I’m not going to go through each of them.We’ll demo this in a second. Right, so you’ve got a basically a fairly lengthy dialogue helper that has the logic of this, including methods for each of these. All right, so this is pretty straightforward. Check the requirements. Now we have additional requirements besides the Aio Http module, we’ve also got dialogues and AI. So I’m going to have to run the Pip install before running the app. So let’s go into the fifth sample. And we’re going to Pip install from the requirements, which include a couple of more requirements. We can see them being installed here, so that installed.

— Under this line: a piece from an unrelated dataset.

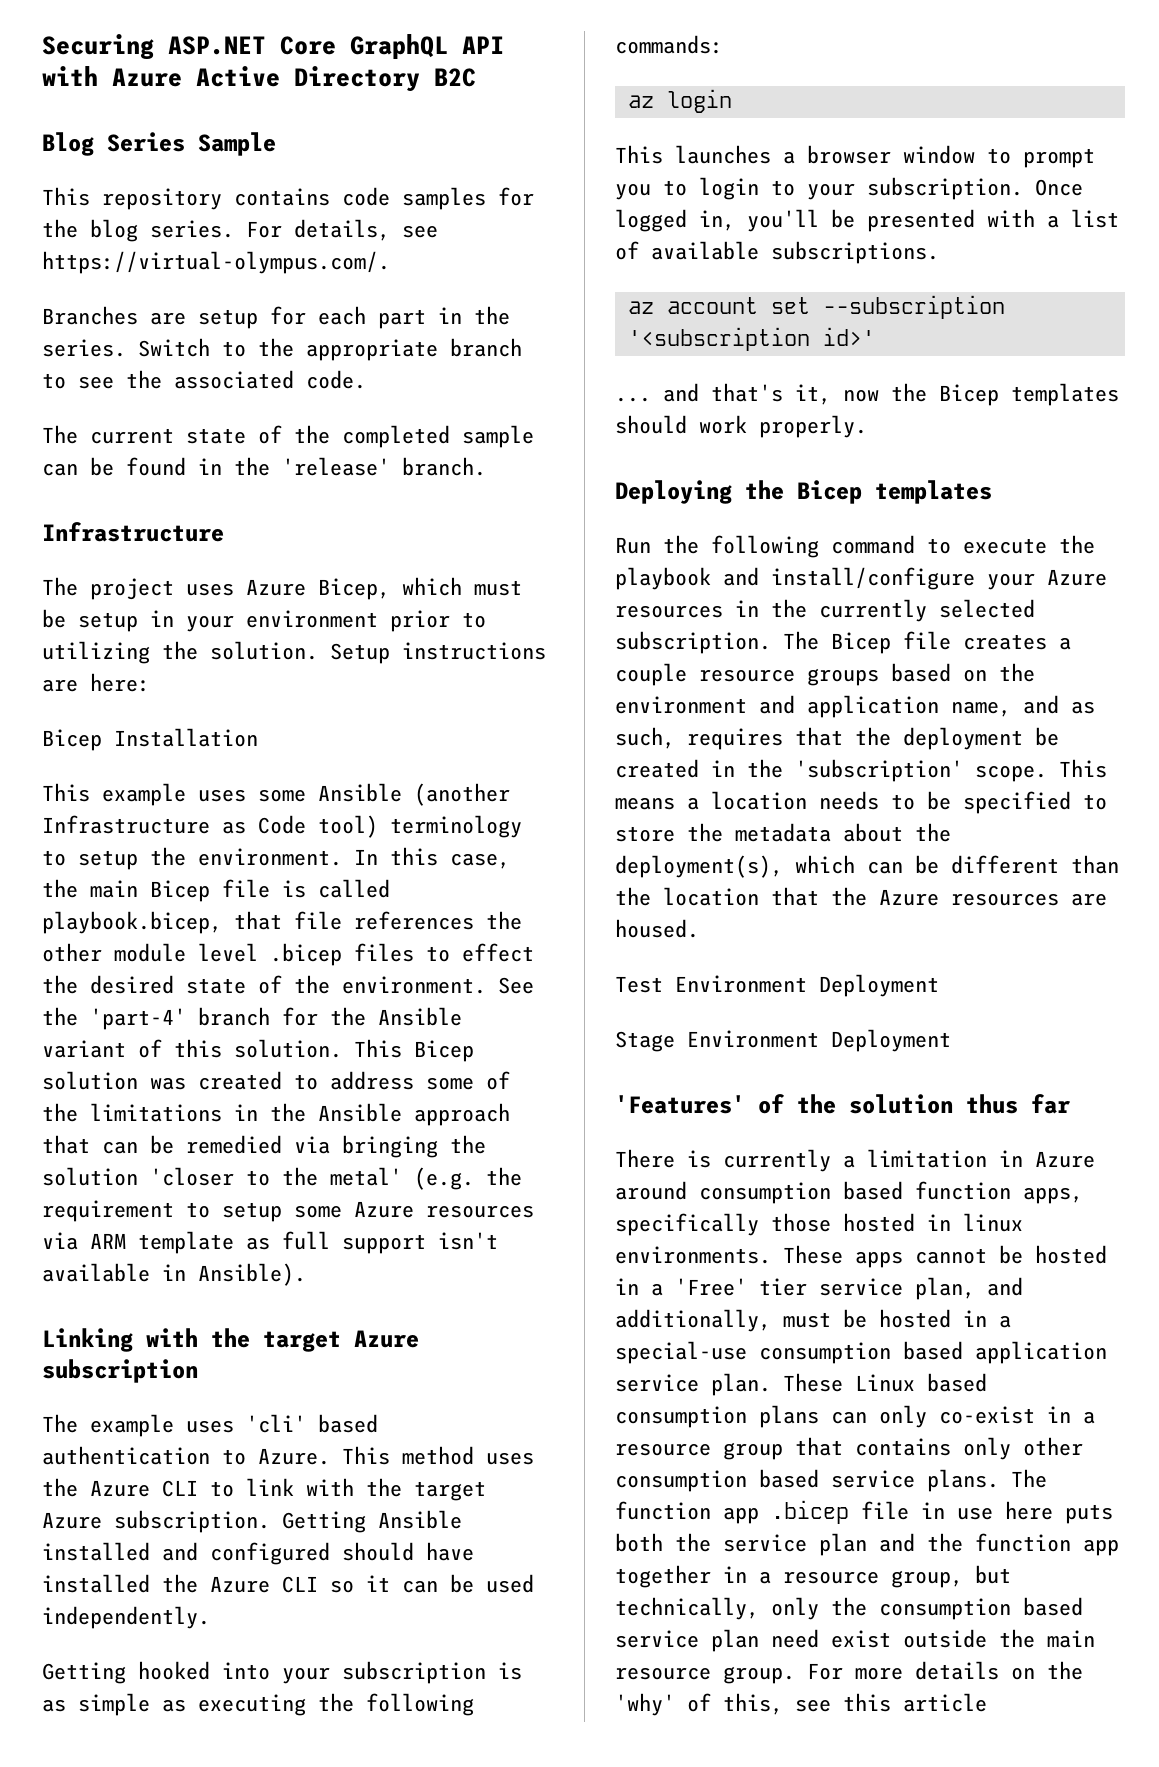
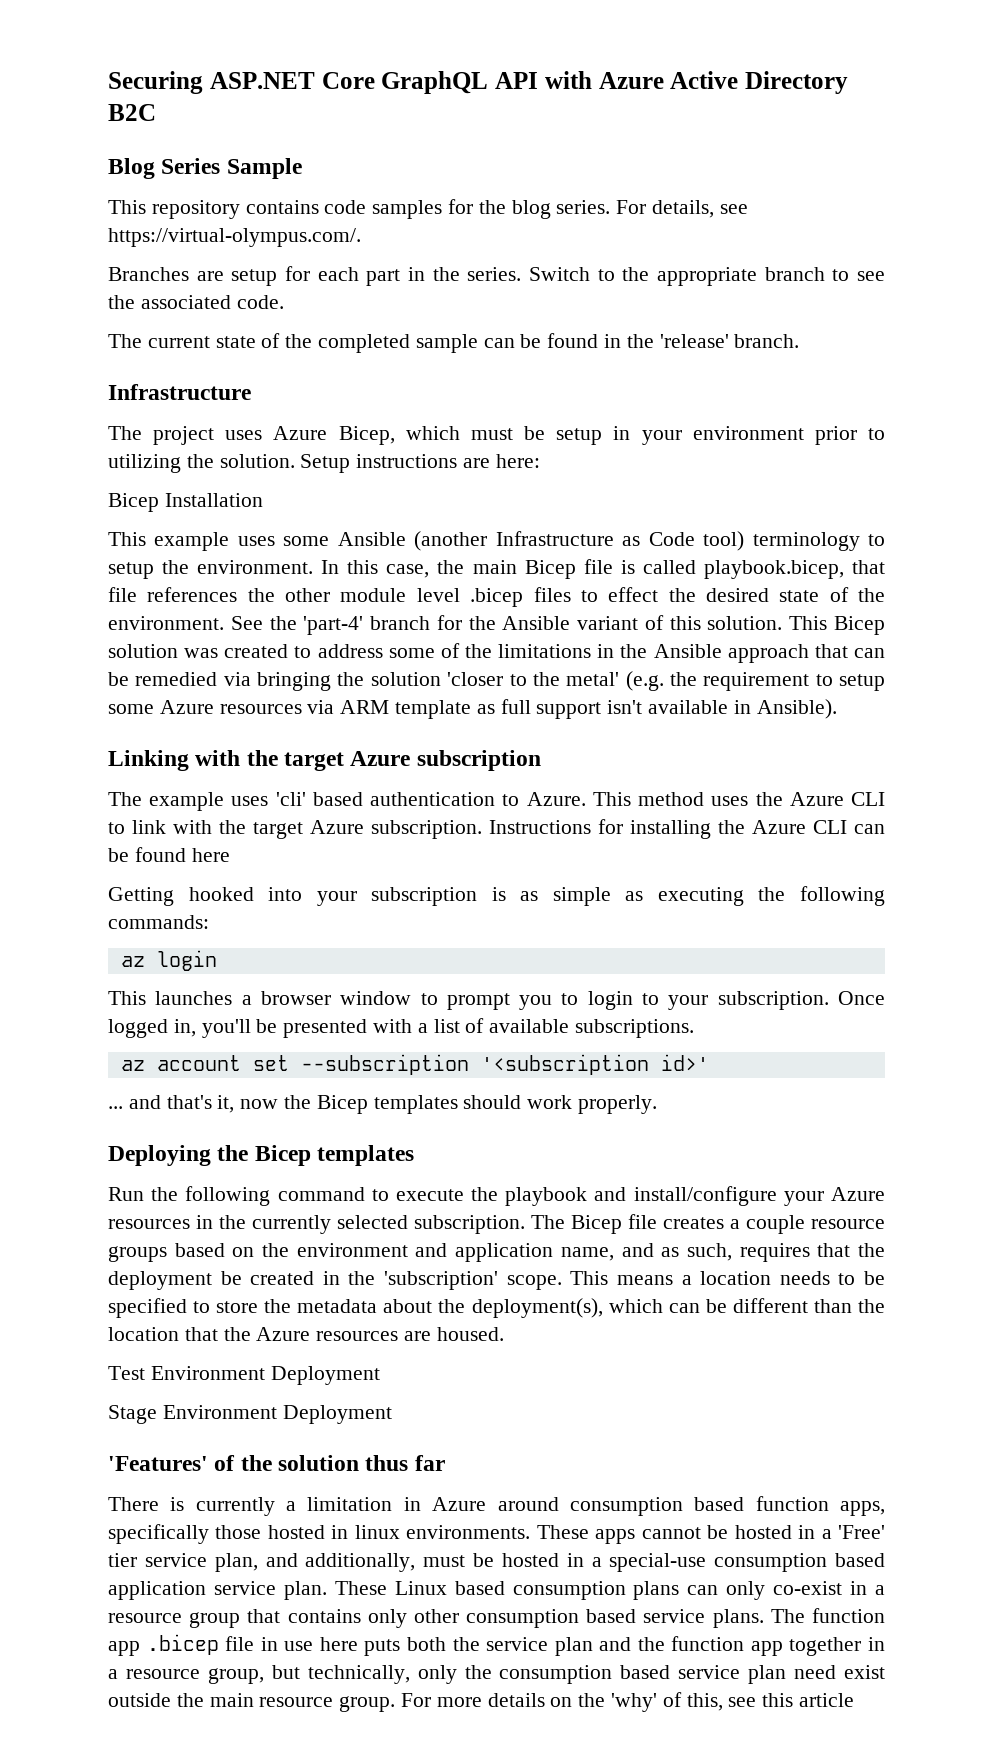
[282,1510,462,1533] [42,1542,474,1565] [42,1574,534,1593] [42,1606,210,1629] Getting Ansible installed and configured should have installed the Azure CLI so it can be used independently. -> [489,819,885,839] [108,847,230,862] Instructions for installing the Azure CLI can be found here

And then we can just run the application using Python, which will create the bot as a web app then we can switch to the emulator. Since the URL remains the same, we can just reuse the same URL. And now we are chatting with our bot here so it doesn’t say anything to us to welcome us. We can just say hi. And now we’re entering into this dialog. So the first question is please enter your motor transport. And again you have three links that you can choose and it’s just going to type the choice. Please enter your name. My name is Scott. Would you like to give your age, yes or no? Sure. Please enter your age. I’m going to pretend that I am 18. I am not.

Please attach a profile picture or any type or type any message to skip. So I guess we could have an Http something or I can say any message so I didn’t attach any message if that’s okay. Sure. And it says My name is Scott, my age is 18. So it has this session state and as you can see it’s following this conversation in a pattern. So now we can start to expand our imagination into sort of a chatbot which again can follow a script and lead to an action. And now we’re getting a lot closer to what may be a call center would be able to do, which is just follow a particular pattern of asking a series of questions and then getting to the point where we’re able to call an external API to order the pizza if this is what we’re doing.